Zdarza się, że już czterolatek potrafi świetnie liczyć, doskonale orientuje się w pojęciach czasu i przestrzeni, potrafi odróżnić prostokąt od kwadratu, a patrząc na zegar bezbłędnie odczytuje godzinę. Matematyczne wiadomości można przekazywać już od pierwszych miesięcy życia. Rocznemu maluchowi wytłumacz, że po obiedzie pójdzie na spacer, a przed kolacją jest czas na kąpiel. W drugim, trzecim roku życia przychodzi czas na inne pojęcia czasu: dziś, jutro, wczoraj, za tydzień, za miesiąc, rok temu, choć z ich rozumieniem może mieć problemy jeszcze niejeden zerówkowicz. 2-3-latka można już uczyć podstawowych pojęć przestrzeni: nad, pod, w, przy, itp. W odróżnianiu kształtów i zrozumieniu pojęcia brył geometrycznych niezwykle pomocne są różne kostki, domki z otworami do wrzucania klocków o kształtach kwadratów, prostokątów, rombów. Ważne jest, by od razu zaznajamiać dziecko z prawdziwą nazwą figur geometrycznych, lepiej więc powiedzieć, że to jest „elipsa”, a nie „jajo”, że to „trójkąt”, a nie .góra”. Trzylatka możemy uczyć liczyć, wykorzystując do tego przeróżne wierszyki, np.: „Po zielonej łące skakały zające. Raz, dwa, trzy, liczysz ty!” Z czterolatkiem policzymy już wszystko: stoły, krzesła, ślimaki na łące, jajka, pomarańcze. Pięciolatkowi bardzo spodobają się zagadki matematyczne, typu: kto ma więcej nóg – stół czy krzesło? Ślimak czy koń? Kto ma więcej palców u nóg: ty czyja? Pies czy kura?

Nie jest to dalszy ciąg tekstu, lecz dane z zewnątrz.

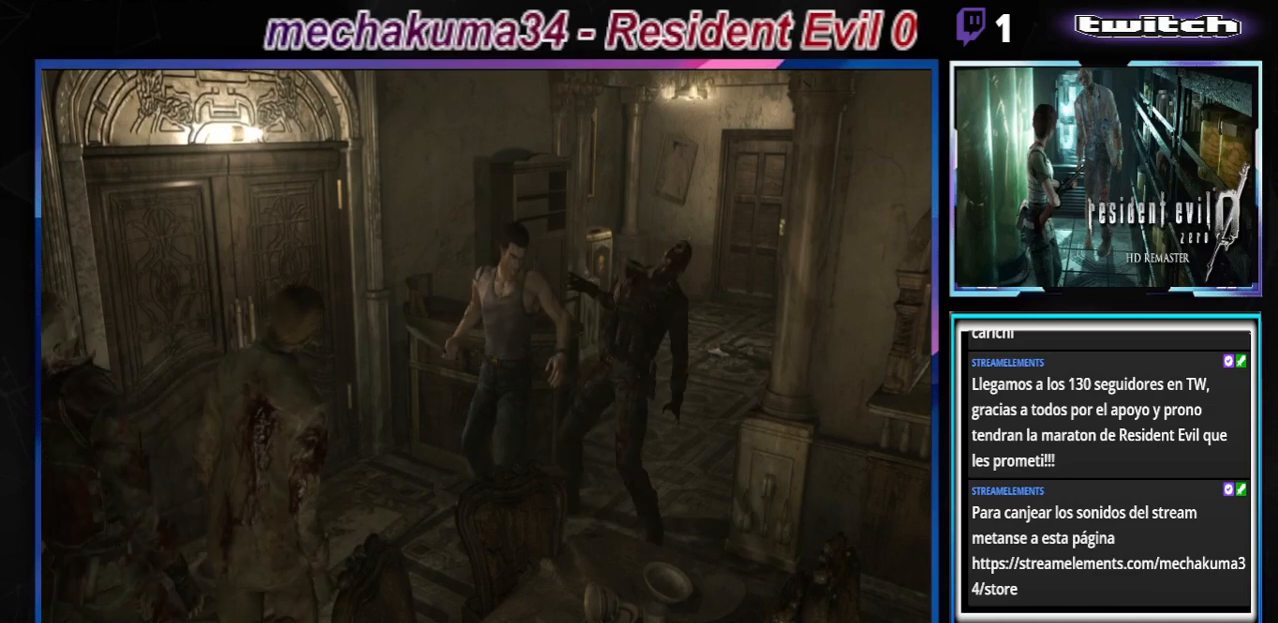
{"buttons": [], "left_stick": "right", "events": [[167, "B", "up"]]}
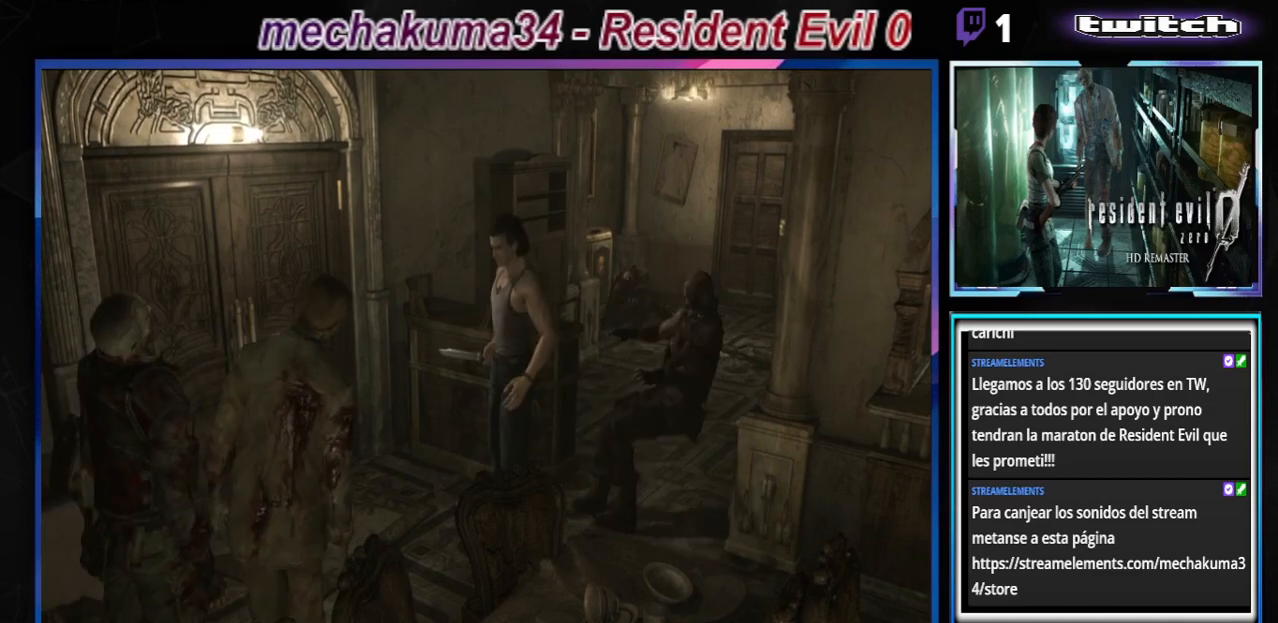
{"buttons": ["B"], "left_stick": "right", "events": [[500, "B", "down"]]}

Jak wspierać talent matematyczny?
■ Liczebniki. 5-6-latek może już prawidłowo posługiwać się liczebnikami. Z patyczków układamy drabinkę, mówimy wierszyk „Idzie kominiarz po drabinie”. Przez ile szczebli już przeszedł? (Przez cztery). Na którym stoi? (Na piątym).
■ Co jest większe, co mniejsze. Dziecko buduje z klocków przęsła mostu. Liczy klocki. Piszemy tę liczbę na kartce. Potem układa kładeczkę, opiera ją na przęsłach i stawia samochodzik. Jeśli stoi on nieruchomo, można stwierdzić, że klocków jest tyle samo: na kartce umieszczamy znak =. Następnie dziecko zabiera jeden z klocków, a samochodzik oczywiście się zsuwa. Na kartce można zapisać znaki: >, <. To pierwsze działania arytmetyczne malca.
■ Dodawanie i odejmowanie. Ze skakanek układamy koła, które będą imitować kurniki. Na kartce piszemy, ile kur w nich mieszka. Dzieci są kurami. Gdy zbliża się lis, uciekają do kurników, ale w każdym może być tylko tyle kur, ile jest wskazane na tabliczce. Pozostałe może złapać lis.
Zadania matematyczne dla dzieci w wieku przedszkolnym muszą mieć charakter dynamiczny. Jeżeli liczymy, to na konkretnych przedmiotach, np. do trzech żółtych goździków stojących w wazonie dodajemy dwa czerwone. Dopiero potem zapisujemy takie działanie cyframi.